1. removed the transcriber_pretrained/speller from utils

2. introduced get_mongo_coll to get the collection object directly from mongo uri 3. removed processing of correction entries to remove space/upper casing
2026-06-13 12:32:08 +00:00 · 2020-06-04 17:49:16 +05:30
parent e3a01169c2
commit bca227a7d7
5 changed files with 42 additions and 50 deletions
--- a/jasper/data/validation/process.py
+++ b/jasper/data/validation/process.py
@@ -24,6 +24,7 @@ def preprocess_datapoint(
    import librosa.display
    from pydub import AudioSegment
    from nemo.collections.asr.metrics import word_error_rate
+    from jasper.client import transcribe_gen

    try:
        res = dict(sample)
@@ -36,7 +37,7 @@ def preprocess_datapoint(
            res["spoken"] = res["text"]
        res["utterance_id"] = audio_path.stem
        if not annotation_only:
-            from jasper.client import transcriber_pretrained, transcriber_speller
+            transcriber_pretrained = transcribe_gen(asr_port=8044)

            aud_seg = (
                AudioSegment.from_file_using_temporary_files(audio_path)
@@ -49,6 +50,7 @@ def preprocess_datapoint(
                [res["text"]], [res["pretrained_asr"]]
            )
            if use_domain_asr:
+                transcriber_speller = transcribe_gen(asr_port=8045)
                res["domain_asr"] = transcriber_speller(aud_seg.raw_data)
                res["domain_wer"] = word_error_rate(
                    [res["spoken"]], [res["pretrained_asr"]]
@@ -74,19 +76,19 @@ def preprocess_datapoint(

@app.command()
 def dump_validation_ui_data(
-    data_manifest_path: Path = typer.Option(
-        Path("./data/asr_data/call_alphanum/manifest.json"), show_default=True
+    dataset_path: Path = typer.Option(
+        Path("./data/asr_data/call_alphanum"), show_default=True
    ),
-    dump_path: Path = typer.Option(
-        Path("./data/valiation_data/ui_dump.json"), show_default=True
-    ),
-    use_domain_asr: bool = True,
-    annotation_only: bool = True,
+    dump_name: str = typer.Option("ui_dump.json", show_default=True),
+    use_domain_asr: bool = False,
+    annotation_only: bool = False,
    enable_plots: bool = True,
 ):
    from concurrent.futures import ThreadPoolExecutor
    from functools import partial

+    data_manifest_path = dataset_path / Path("manifest.json")
+    dump_path: Path = Path(f"./data/valiation_data/{dataset_path.stem}/{dump_name}")
    plot_dir = data_manifest_path.parent / Path("wav_plots")
    plot_dir.mkdir(parents=True, exist_ok=True)
    typer.echo(f"Using data manifest:{data_manifest_path}")
@@ -137,7 +139,7 @@ def dump_validation_ui_data(

@app.command()
 def dump_corrections(dump_path: Path = Path("./data/valiation_data/corrections.json")):
-    col = get_mongo_conn().test.asr_validation
+    col = get_mongo_conn(col='asr_validation')

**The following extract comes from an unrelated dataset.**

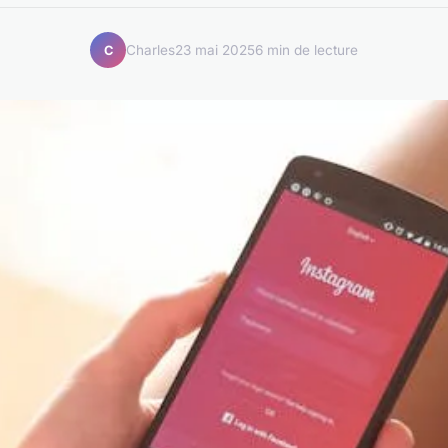
Charles
23 mai 2025
6 min de lecture
C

    cursor_obj = col.find({"type": "correction"}, projection={"_id": False})
    corrections = [c for c in cursor_obj]
@@ -154,7 +156,7 @@ def fill_unannotated(
    annotated_codes = {c["code"] for c in corrections}
    all_codes = {c["gold_chars"] for c in processed_data}
    unann_codes = all_codes - annotated_codes
-    mongo_conn = get_mongo_conn().test.asr_validation
+    mongo_conn = get_mongo_conn(col='asr_validation')
    for c in unann_codes:
        mongo_conn.find_one_and_update(
            {"type": "correction", "code": c},
@@ -232,7 +234,7 @@ def update_corrections(
 def clear_mongo_corrections():
    delete = typer.confirm("are you sure you want to clear mongo collection it?")
    if delete:
-        col = get_mongo_conn().test.asr_validation
+        col = get_mongo_conn(col='asr_validation')
        col.delete_many({"type": "correction"})
        typer.echo("deleted mongo collection.")
    typer.echo("Aborted")
--- a/jasper/data/validation/ui.py
+++ b/jasper/data/validation/ui.py
@@ -9,7 +9,7 @@ app = typer.Typer()


 if not hasattr(st, "mongo_connected"):
-    st.mongoclient = get_mongo_conn().test.asr_validation
+    st.mongoclient = get_mongo_conn(col='asr_validation')
    mongo_conn = st.mongoclient

    def current_cursor_fn():
@@ -111,9 +111,8 @@ def main(manifest: Path):
    if selected == "Inaudible":
        corrected = ""
    if st.button("Submit"):
-        correct_code = corrected.replace(" ", "").upper()
        st.update_entry(
-            sample["utterance_id"], {"status": selected, "correction": correct_code}
+            sample["utterance_id"], {"status": selected, "correction": corrected}
        )
        st.update_cursor(sample_no + 1)
    if correction_entry: